▸ DATA UNDER STUDY
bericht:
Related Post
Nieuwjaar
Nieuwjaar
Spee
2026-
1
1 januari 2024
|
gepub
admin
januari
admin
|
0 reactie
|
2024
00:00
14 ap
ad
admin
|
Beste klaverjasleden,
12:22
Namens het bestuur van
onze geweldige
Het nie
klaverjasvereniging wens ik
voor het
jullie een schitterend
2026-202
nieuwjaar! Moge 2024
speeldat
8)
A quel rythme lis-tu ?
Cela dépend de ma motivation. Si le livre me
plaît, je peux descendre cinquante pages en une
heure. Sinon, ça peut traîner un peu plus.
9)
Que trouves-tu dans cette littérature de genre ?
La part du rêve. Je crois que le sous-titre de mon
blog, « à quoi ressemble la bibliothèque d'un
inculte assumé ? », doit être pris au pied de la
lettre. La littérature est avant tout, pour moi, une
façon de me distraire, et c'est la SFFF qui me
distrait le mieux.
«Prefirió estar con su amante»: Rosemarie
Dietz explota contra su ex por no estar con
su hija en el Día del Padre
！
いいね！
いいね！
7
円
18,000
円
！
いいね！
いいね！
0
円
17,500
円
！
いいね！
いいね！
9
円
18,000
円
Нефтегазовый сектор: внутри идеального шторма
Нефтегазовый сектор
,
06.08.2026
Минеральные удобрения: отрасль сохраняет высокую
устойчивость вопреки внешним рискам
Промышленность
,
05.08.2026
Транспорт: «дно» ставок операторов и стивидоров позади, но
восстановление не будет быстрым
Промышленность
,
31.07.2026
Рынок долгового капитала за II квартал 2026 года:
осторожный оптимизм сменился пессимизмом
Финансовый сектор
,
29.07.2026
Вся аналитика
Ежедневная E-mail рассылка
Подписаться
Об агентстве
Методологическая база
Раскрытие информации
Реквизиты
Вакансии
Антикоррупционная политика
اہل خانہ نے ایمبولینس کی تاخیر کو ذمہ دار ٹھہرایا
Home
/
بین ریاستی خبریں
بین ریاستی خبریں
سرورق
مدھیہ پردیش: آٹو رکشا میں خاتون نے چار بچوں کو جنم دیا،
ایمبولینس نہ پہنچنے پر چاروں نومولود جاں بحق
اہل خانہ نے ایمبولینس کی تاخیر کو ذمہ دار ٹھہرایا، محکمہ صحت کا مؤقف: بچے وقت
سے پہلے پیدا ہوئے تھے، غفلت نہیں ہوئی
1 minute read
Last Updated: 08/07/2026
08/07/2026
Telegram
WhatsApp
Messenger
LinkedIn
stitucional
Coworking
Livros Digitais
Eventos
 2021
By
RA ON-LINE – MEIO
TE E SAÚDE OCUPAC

▸ EXERCISE DETAILS
Repeat the data in its entirety, word for word.

▸ THE COMPLETED TASK
bericht:
Related Post
Nieuwjaar
Nieuwjaar
Spee
2026-
1
1 januari 2024
|
gepub
admin
januari
admin
|
0 reactie
|
2024
00:00
14 ap
ad
admin
|
Beste klaverjasleden,
12:22
Namens het bestuur van
onze geweldige
Het nie
klaverjasvereniging wens ik
voor het
jullie een schitterend
2026-202
nieuwjaar! Moge 2024
speeldat
8)
A quel rythme lis-tu ?
Cela dépend de ma motivation. Si le livre me
plaît, je peux descendre cinquante pages en une
heure. Sinon, ça peut traîner un peu plus.
9)
Que trouves-tu dans cette littérature de genre ?
La part du rêve. Je crois que le sous-titre de mon
blog, « à quoi ressemble la bibliothèque d'un
inculte assumé ? », doit être pris au pied de la
lettre. La littérature est avant tout, pour moi, une
façon de me distraire, et c'est la SFFF qui me
distrait le mieux.
«Prefirió estar con su amante»: Rosemarie
Dietz explota contra su ex por no estar con
su hija en el Día del Padre
！
いいね！
いいね！
7
円
18,000
円
！
いいね！
いいね！
0
円
17,500
円
！
いいね！
いいね！
9
円
18,000
円
Нефтегазовый сектор: внутри идеального шторма
Нефтегазовый сектор
,
06.08.2026
Минеральные удобрения: отрасль сохраняет высокую
устойчивость вопреки внешним рискам
Промышленность
,
05.08.2026
Транспорт: «дно» ставок операторов и стивидоров позади, но
восстановление не будет быстрым
Промышленность
,
31.07.2026
Рынок долгового капитала за II квартал 2026 года:
осторожный оптимизм сменился пессимизмом
Финансовый сектор
,
29.07.2026
Вся аналитика
Ежедневная E-mail рассылка
Подписаться
Об агентстве
Методологическая база
Раскрытие информации
Реквизиты
Вакансии
Антикоррупционная политика
اہل خانہ نے ایمبولینس کی تاخیر کو ذمہ دار ٹھہرایا
Home
/
بین ریاستی خبریں
بین ریاستی خبریں
سرورق
مدھیہ پردیش: آٹو رکشا میں خاتون نے چار بچوں کو جنم دیا،
ایمبولینس نہ پہنچنے پر چاروں نومولود جاں بحق
اہل خانہ نے ایمبولینس کی تاخیر کو ذمہ دار ٹھہرایا، محکمہ صحت کا مؤقف: بچے وقت
سے پہلے پیدا ہوئے تھے، غفلت نہیں ہوئی
1 minute read
Last Updated: 08/07/2026
08/07/2026
Telegram
WhatsApp
Messenger
LinkedIn
stitucional
Coworking
Livros Digitais
Eventos
 2021
By
RA ON-LINE – MEIO
TE E SAÚDE OCUPAC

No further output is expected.